Chinese stocks slid 4.55 percent on Tuesday to a three-week closing low, led by financial and property shares after the central bank announced a rate cut that was much smaller than the market had been anticipating. The Shanghai Composite Index closed at 1,897.225 points, extending a 1.52 percent loss on Monday that had snapped a five-day rising streak.
Looming expiries this week of lock-up periods for a large volume of shares are also weighing on the market. Losing Shanghai A shares outnumbered gainers by 895 to 32, with more than 30 Shanghai A shares plunging by their 10 percent daily limit. Turnover in Shanghai A shares rose to 66.8 billion yuan ($9.8 billion) from Monday's 60.3 billion yuan.
After the market closed on Monday, China's central bank announced a cut in banks' benchmark lending and deposit rates by 0.27 percentage point, the fifth cut since mid-September. Analysts said the much smaller-than-expected rate cut was a disappointment for the market, which was already struggling with weak sentiment.

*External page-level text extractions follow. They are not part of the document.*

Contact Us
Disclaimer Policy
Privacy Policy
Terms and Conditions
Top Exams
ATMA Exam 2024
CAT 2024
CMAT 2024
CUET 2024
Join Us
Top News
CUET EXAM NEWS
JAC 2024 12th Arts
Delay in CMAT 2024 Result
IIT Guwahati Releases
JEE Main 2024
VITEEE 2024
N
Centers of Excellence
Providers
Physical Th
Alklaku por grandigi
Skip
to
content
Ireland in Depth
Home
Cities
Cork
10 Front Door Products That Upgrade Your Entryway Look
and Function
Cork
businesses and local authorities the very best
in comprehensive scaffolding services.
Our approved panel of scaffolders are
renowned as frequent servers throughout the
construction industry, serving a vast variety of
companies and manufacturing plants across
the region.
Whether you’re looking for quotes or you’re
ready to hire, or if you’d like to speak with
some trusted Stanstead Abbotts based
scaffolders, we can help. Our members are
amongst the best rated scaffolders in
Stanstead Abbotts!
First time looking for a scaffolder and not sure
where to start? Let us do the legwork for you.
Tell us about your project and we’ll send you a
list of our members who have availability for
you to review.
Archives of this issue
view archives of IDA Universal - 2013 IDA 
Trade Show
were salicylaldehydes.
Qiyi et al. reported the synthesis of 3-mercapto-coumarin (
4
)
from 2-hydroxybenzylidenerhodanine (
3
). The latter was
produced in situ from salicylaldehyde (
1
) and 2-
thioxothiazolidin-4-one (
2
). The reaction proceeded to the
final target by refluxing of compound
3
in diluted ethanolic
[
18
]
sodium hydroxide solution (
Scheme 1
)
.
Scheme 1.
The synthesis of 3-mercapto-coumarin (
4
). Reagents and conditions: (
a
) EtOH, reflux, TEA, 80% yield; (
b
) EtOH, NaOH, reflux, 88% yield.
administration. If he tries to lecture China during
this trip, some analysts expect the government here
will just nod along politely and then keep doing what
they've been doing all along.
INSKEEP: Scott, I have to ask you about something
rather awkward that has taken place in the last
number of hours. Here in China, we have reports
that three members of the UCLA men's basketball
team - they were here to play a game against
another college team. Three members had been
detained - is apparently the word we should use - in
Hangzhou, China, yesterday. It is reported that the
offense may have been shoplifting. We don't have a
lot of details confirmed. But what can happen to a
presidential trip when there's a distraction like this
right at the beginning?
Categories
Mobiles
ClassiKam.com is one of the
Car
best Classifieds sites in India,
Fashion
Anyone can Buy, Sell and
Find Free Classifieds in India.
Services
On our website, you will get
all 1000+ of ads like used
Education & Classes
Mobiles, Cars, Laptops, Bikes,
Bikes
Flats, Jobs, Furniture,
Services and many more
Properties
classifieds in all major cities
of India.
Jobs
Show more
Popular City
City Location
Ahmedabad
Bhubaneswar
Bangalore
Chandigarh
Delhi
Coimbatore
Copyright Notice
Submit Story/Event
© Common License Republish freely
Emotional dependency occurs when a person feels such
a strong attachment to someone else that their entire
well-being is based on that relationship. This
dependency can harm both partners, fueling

Rate-sensitive sectors such as banks were weak. Industrial & Commercial Bank of China, the country's largest bank, slipped 2.65 percent to 3.68 yuan after dropping 1.05 percent on Monday. Industrial Bank lost 5.06 percent to 15.56 yuan. China Vanke, the country's leading listed property developer, fell 4.90 percent to 6.98 yuan after dropping 4.92 percent on Monday.
The index broke below its 60-day moving average, now at 1,946 points, a chart line that analysts said had provided solid support in recent weeks. "The technical sign is not good. The market is unlikely to rally strongly in the rest of the days in 2008," said Zhang Yanbing, analyst at Zheshang Securities.
"Some investors viewed the rate cut as the last positive news and the last chance to take profits this year. The release of locked-up shares is still weighing on the market," said Li Wenhui, analyst at Huatai Securities. He added that the index faced profit taking after rising to 2,000 points and it might slip to test 1,900 points in the next few days.
China Pacific Insurance Group, the country's third-largest insurer, sagged 7.41 percent to 10.87 yuan, adding to the previous day's 5.09 percent drop after saying around 1.58 billion of its shares would emerge from a lock-up period and become tradeable on Thursday.
Haitong Securities tumbled 7.97 percent to 7.74 yuan, with 160 milllion lock-up shares becoming tradable on Monday. Local media reported 2.07 billion of Haitong's lock-up shares would become freely tradable through the end of 2008. Guangzhou Steel tumbled 10 percent to 4.01 yuan after saying its second biggest shareholder had sold 10.3 million shares.
Sinopec, China's biggest oil refiner, dropped 4.30 percent to 7.35 after losing 3.27 percent on Monday while PetroChina was off 4.30 percent at 10.45 yuan after slipping 1.44 percent on Monday, following news last week of a fuel price cut and tax hike that analysts expect will hurt refiners' margins in the short term.
ChangJiang Shipping Phoenix raced up 10 percent to 5.36 yuan while Nanjing Tanker advanced 9.52 percent to 5.06 yuan, rallying for a second day after news that a merger between their parent companies, China Yangtze Transportation (Group), and Sinotrans had been approved by the State Council, China's cabinet.